Beatnik Beach Film Night at the Egyptian Theater

beats

Domenic Priore from Dumb Angel writes:

(It’s all about the ocean, mannnnnnn…… — Dom)

It’s been a while since I contacted everyone about a blog or somethin’ cool, but this time, it’s for real….

Dig, The American Cinematheque at the Egyptian Theater is letting us do our “Beatnik Beach Film Night” this Friday night. We did one last summer at Sponto Gallery in Venice, then in December we brought it to the Roxie Theater in San Francisco. Now, everybody’s been asking us for months to “do this in town” (Venice is a long haul for most of you), so we’re doin’ it up right then, and including a truly great piece of Beat cinema from 1961, “Night Tide” (starring Dennis Hopper and Linda Lawson), plus our slide show of Greater L.A. area Beat coffeehouses and jazz joints of the late ’50s and early ’60s, along with two primordial shorts from the Venice West Cafe back in the day.

If you’ve never been to the Egyptian Theater, it was the immediate predecessor to Grauman’s Chinese Theater on Hollywood Boulevard.
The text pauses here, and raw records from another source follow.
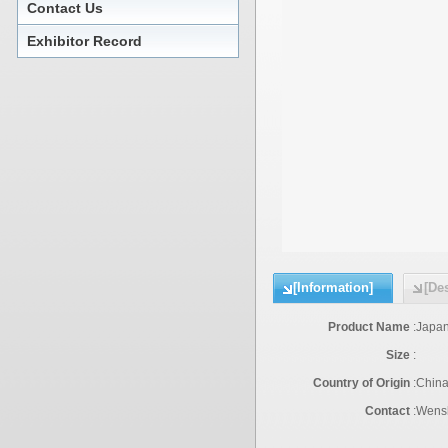
Contact Us
Exhibitor Record
[Information]
[Des
Product Name
:
Japan
Size
:
Country of Origin
:
Chin
Contact
:
Wensh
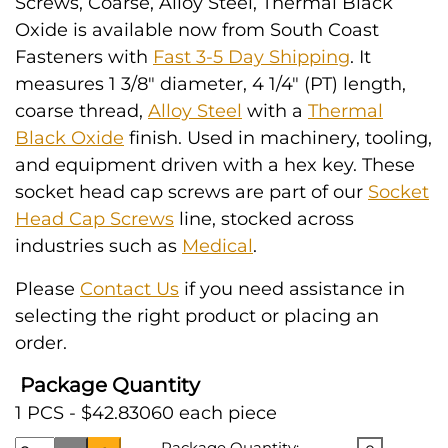
Screws, Coarse, Alloy Steel, Thermal Black
Oxide is available now from South Coast
Fasteners with
Fast 3-5 Day Shipping
. It
measures 1 3/8" diameter, 4 1/4" (PT) length,
coarse thread,
Alloy Steel
with a
Thermal
Black Oxide
finish. Used in machinery, tooling,
and equipment driven with a hex key. These
socket head cap screws are part of our
Socket
Head Cap Screws
line, stocked across
industries such as
Medical
.
Please
Contact Us
if you need assistance in
selecting the right product or placing an
order.
Package Quantity
1 PCS - $42.83060 each piece
Package Quantity:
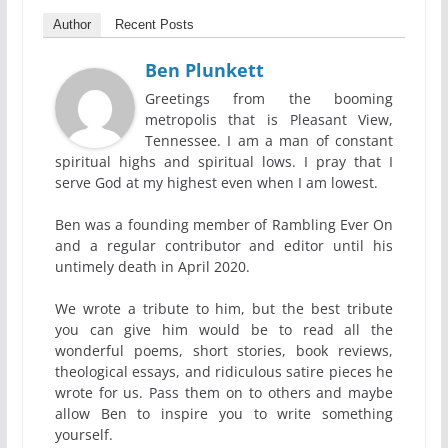
Author
Recent Posts
Ben Plunkett
Greetings from the booming
metropolis that is Pleasant View,
Tennessee. I am a man of constant
spiritual highs and spiritual lows. I pray that I
serve God at my highest even when I am lowest.
Ben was a founding member of Rambling Ever On
and a regular contributor and editor until his
untimely death in April 2020.
We wrote a tribute to him, but the best tribute
you can give him would be to read all the
wonderful poems, short stories, book reviews,
theological essays, and ridiculous satire pieces he
wrote for us. Pass them on to others and maybe
allow Ben to inspire you to write something
yourself.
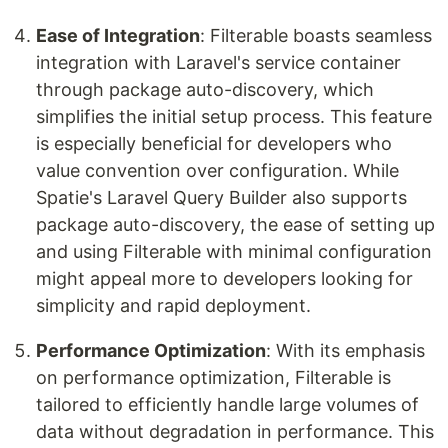
Ease of Integration
: Filterable boasts seamless
integration with Laravel's service container
through package auto-discovery, which
simplifies the initial setup process. This feature
is especially beneficial for developers who
value convention over configuration. While
Spatie's Laravel Query Builder also supports
package auto-discovery, the ease of setting up
and using Filterable with minimal configuration
might appeal more to developers looking for
simplicity and rapid deployment.
Performance Optimization
: With its emphasis
on performance optimization, Filterable is
tailored to efficiently handle large volumes of
data without degradation in performance. This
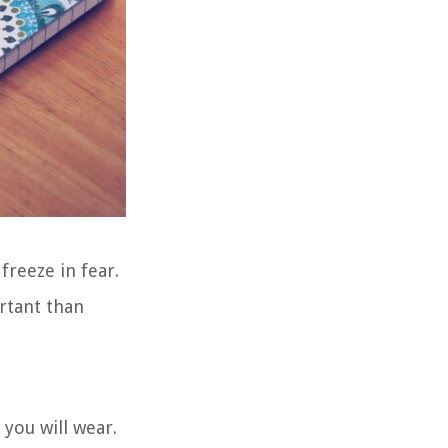
freeze in fear.
ortant than
 you will wear.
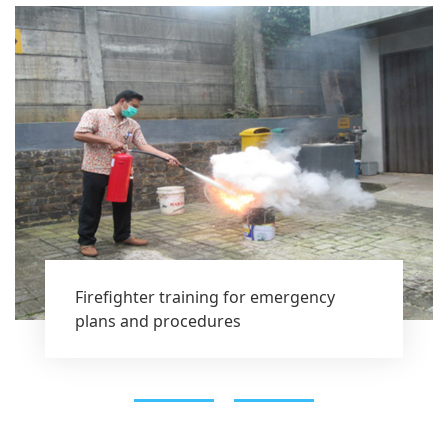
Firefighter training for emergency
plans and procedures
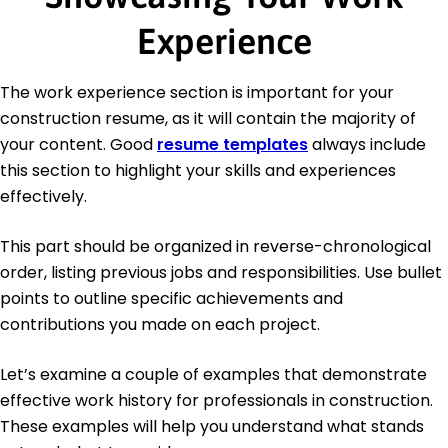
Experience
The work experience section is important for your
construction resume, as it will contain the majority of
your content. Good
resume templates
always include
this section to highlight your skills and experiences
effectively.
This part should be organized in reverse-chronological
order, listing previous jobs and responsibilities. Use bullet
points to outline specific achievements and
contributions you made on each project.
Let’s examine a couple of examples that demonstrate
effective work history for professionals in construction.
These examples will help you understand what stands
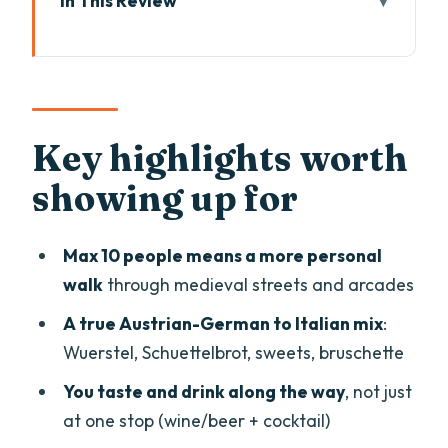
In This Review
Key highlights worth showing up for
Bolzano street food: why this blend
tastes so right
Starting at Piazza Walther: logistics that
Key highlights worth
keep you stress-free
showing up for
Your guide’s job: more than pointing
fingers at menus
Max 10 people means a more personal
Stop-by-stop: the Bolzano route and
walk
through medieval streets and arcades
what each tasting means
A true Austrian-German to Italian mix
:
Bolzano history and wine tradition
Wuerstel, Schuettelbrot, sweets, bruschette
before you eat
You taste and drink along the way
, not just
Stop 1: Wuerstel sausage and the
at one stop (wine/beer + cocktail)
Austrian-German thread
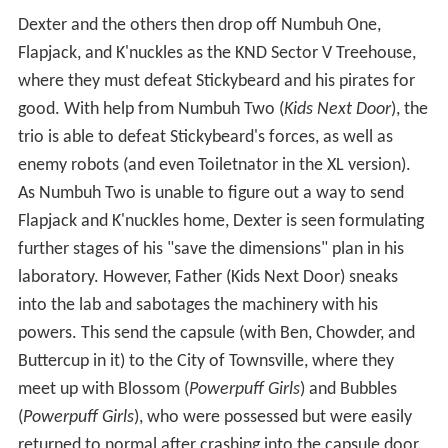
Dexter and the others then drop off Numbuh One,
Flapjack, and K'nuckles as the KND Sector V Treehouse,
where they must defeat Stickybeard and his pirates for
good. With help from Numbuh Two (
Kids Next Door
), the
trio is able to defeat Stickybeard's forces, as well as
enemy robots (and even Toiletnator in the XL version).
As Numbuh Two is unable to figure out a way to send
Flapjack and K'nuckles home, Dexter is seen formulating
further stages of his "save the dimensions" plan in his
laboratory. However, Father (Kids Next Door) sneaks
into the lab and sabotages the machinery with his
powers. This send the capsule (with Ben, Chowder, and
Buttercup in it) to the City of Townsville, where they
meet up with Blossom (
Powerpuff Girls
) and Bubbles
(
Powerpuff Girls
), who were possessed but were easily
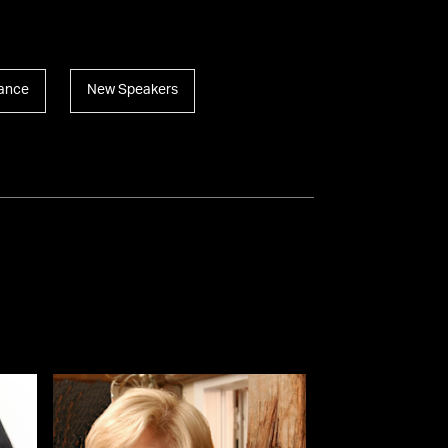
ance
New Speakers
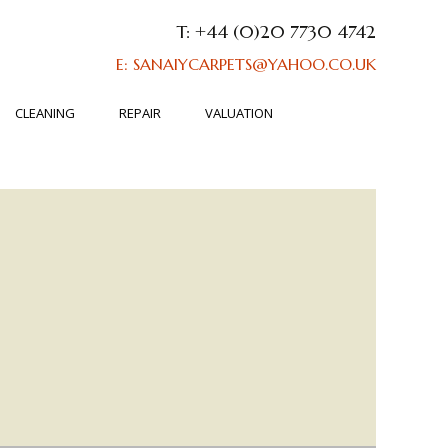
T: +44 (0)20 7730 4742
E: SANAIYCARPETS@YAHOO.CO.UK
CLEANING
REPAIR
VALUATION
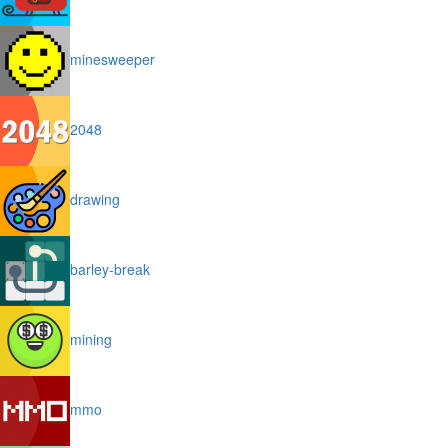
minesweeper
2048
drawing
barley-break
mining
mmo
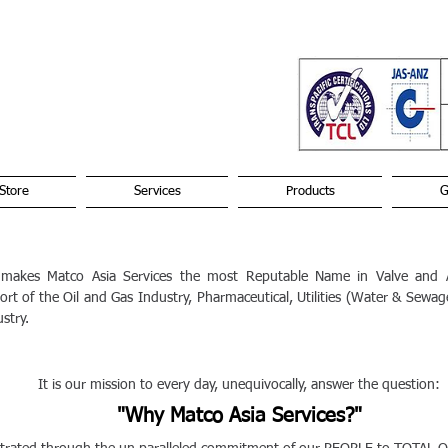
Store
Services
Products
G
 makes Matco Asia Services the most Reputable Name in Valve and A
rt of the Oil and Gas Industry, Pharmaceutical, Utilities (Water & Sewa
stry.
t is our mission to every day, unequivocally, answer the question:
"Why Matco Asia Services?"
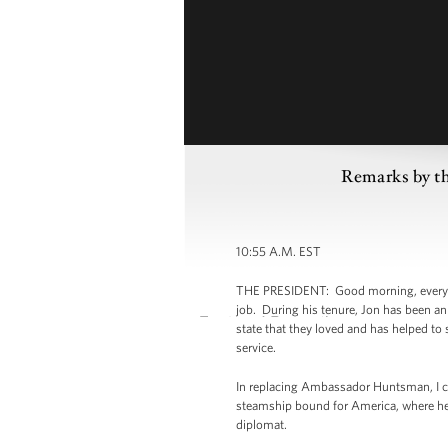
Remarks by th
10:55 A.M. EST
THE PRESIDENT: Good morning, everybo
job. During his tenure, Jon has been an 
state that they loved and has helped to
service.
In replacing Ambassador Huntsman, I ca
steamship bound for America, where he 
diplomat.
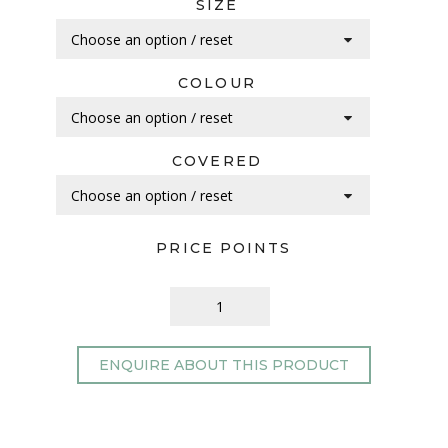
SIZE
COLOUR
COVERED
PRICE POINTS
ENQUIRE ABOUT THIS PRODUCT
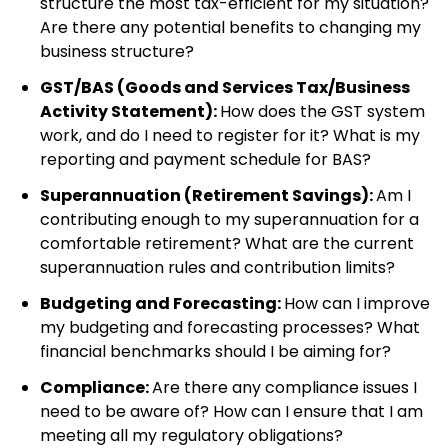
structure the most tax-efficient for my situation?
Are there any potential benefits to changing my
business structure?
GST/BAS (Goods and Services Tax/Business
Activity Statement):
How does the GST system
work, and do I need to register for it? What is my
reporting and payment schedule for BAS?
Superannuation (Retirement Savings):
Am I
contributing enough to my superannuation for a
comfortable retirement? What are the current
superannuation rules and contribution limits?
Budgeting and Forecasting:
How can I improve
my budgeting and forecasting processes? What
financial benchmarks should I be aiming for?
Compliance:
Are there any compliance issues I
need to be aware of? How can I ensure that I am
meeting all my regulatory obligations?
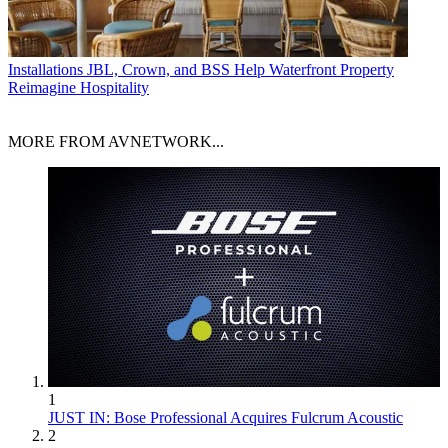
Installations
JBL, Crown, and BSS Help Waterfront Property
Reimagine Hospitality
MORE FROM AVNETWORK...
1
JUST IN: Bose Professional Acquires Fulcrum Acoustic
2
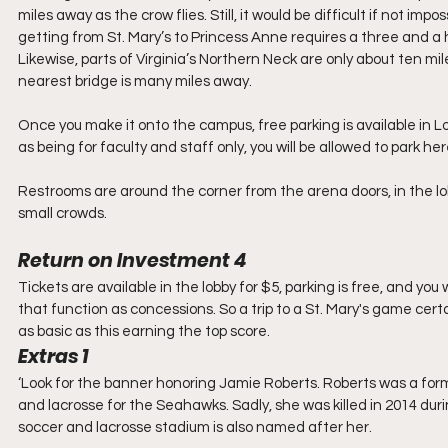
miles away as the crow flies. Still, it would be difficult if not 
getting from St. Mary’s to Princess Anne requires a three and a 
Likewise, parts of Virginia’s Northern Neck are only about ten mil
nearest bridge is many miles away. 
Once you make it onto the campus, free parking is available in Lot
as being for faculty and staff only, you will be allowed to park h
Restrooms are around the corner from the arena doors, in the l
small crowds. 
Return on Investment 4
Tickets are available in the lobby for $5, parking is free, and yo
that function as concessions. So a trip to a St. Mary's game certa
as basic as this earning the top score.
Extras 1
‘Look for the banner honoring Jamie Roberts. Roberts was a form
and lacrosse for the Seahawks. Sadly, she was killed in 2014 durin
soccer and lacrosse stadium is also named after her. 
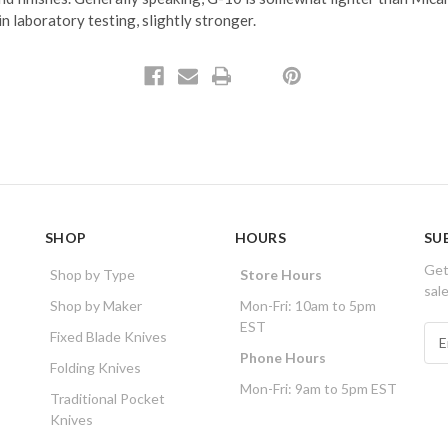
 in laboratory testing, slightly stronger.
SHOP
HOURS
SU
Get
Shop by Type
Store Hours
sal
Shop by Maker
Mon-Fri: 10am to 5pm
EST
E
Fixed Blade Knives
m
Phone Hours
Folding Knives
a
Mon-Fri: 9am to 5pm EST
i
Traditional Pocket
l
Knives
A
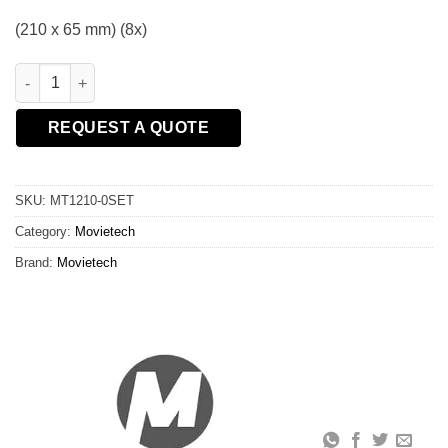
(210 x 65 mm) (8x)
Set of pneumatic wheels quantity
REQUEST A QUOTE
SKU:
MT1210-0SET
Category:
Movietech
Brand:
Movietech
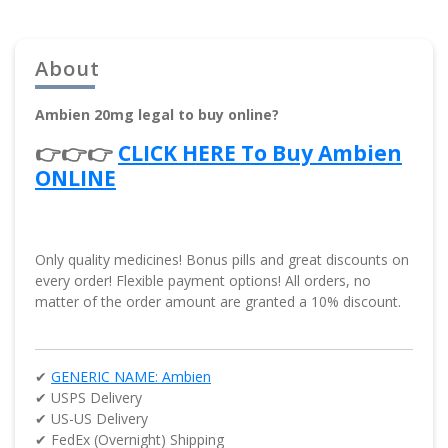
About
Ambien 20mg legal to buy online?
👉👉👉
CLICK HERE To Buy Ambien
ONLINE
Only quality medicines! Bonus pills and great discounts on
every order! Flexible payment options! All orders, no
matter of the order amount are granted a 10% discount.
✔
GENERIC NAME: Ambien
✔ USPS Delivery
✔ US-US Delivery
✔ FedEx (Overnight) Shipping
When Sid Grauman opened it in 1922, it had the same elaborate Hollywood flair (it’s gone through a nice rennovation in its current incarnation as the American Cinematheque). This is gonna be a fun night, in the right place, with all the right people, yeh… We are working on some special guests; all three filmakers may very well be there for Q&A, at least. The American Cinematheque’s description below says it better than I can (o.k., I helped write some of it). Thanks for plannin’, and makin’ an evening of it this Friday. We’re gonna have a ball… — Domenic Priore

Friday, March 30, 2007: Egyptian Theatre

The Friday, March 30th program is a 7:30 PM screening of NIGHT TIDE, (1961, 84 min.). Director Curtis Harrington’s debut indie feature is a masterpiece, a haunted, poetic hymn to the dark world of the fly-by-night carnival, lonely midways at dawn and the siren call of eon’s-old passion spawned by the devils of the deep blue sea. In a fond nod to Val Lewton and Jacques Tourneur’s CAT PEOPLE, at-loose-ends sailor Johnny Drake (Dennis Hopper) falls in love with sideshow mermaid, Mora (Linda Lawson) who may just somehow be related to the real thing. Shot in and around Santa Monica and Venice Beach in the beat culture’s heyday, the film continues to exert a strong spell, and is brimming with the heady atmosphere of bygone coffee houses, poet hipsters, languid jazz and bongos on the shore. With Luana Anders, Gavin Muir. “…captures an intangible quality of what Santa Monica was like in the early 60s. Quite apart from Los Angeles, it was a quiet residential community. The funfair pier has just the right air of seedy despair about it. Everyone seems to be living ‘just off’ the mainstream.” – Glenn Erickson, DVD Savant Preceded by the shorts: “Venice In The Sixties” (15 min.) directed by Leland Auslender. Originally shot for a television show and never used, this is essentially a full-color look inside the atmosphere of the Venice West coffeehouse, its various sections, activities and people; “The Beat From Within: Reflections of a Beatnik” (10 min.) Produced by Ralph Morin and directed by Tom Koester, this short covers a day in the life of a Venice beatnik in glorious black ‘n’ white.

Plus, following the screening, Authors Domenic Priore and Brian Chidester (Beatsville, Riot on Sunset Strip: Rock ‘n’ Roll’s Last Stand in Hollywood, Dumb Angel #4: All Summer Long) will present a unique one-hour slide show documenting the Beat Generation’s long stretch over the Greater Los Angeles area between 1956 and 1966, via visuals of coffeehouses and jazz joints from the Sunset Strip to Malibu, Venice and Newport Beach. Legendary locations only heard about in books or in liner notes, from the Gas House and nearby Venice West Cafe, to the Unicorn and Shelly’s Manne-Hole in Hollywood, the Lighthouse and Insomniac in Hermosa Beach, then all the way down to Cafe Frankenstein (owned, operated and painted by Burt Shonberg). Arists from John Altoon to Eric “Big Daddy” Nord gave these places a colourful splash, as did the wide variety of Folk singers and poets who performed on their stages.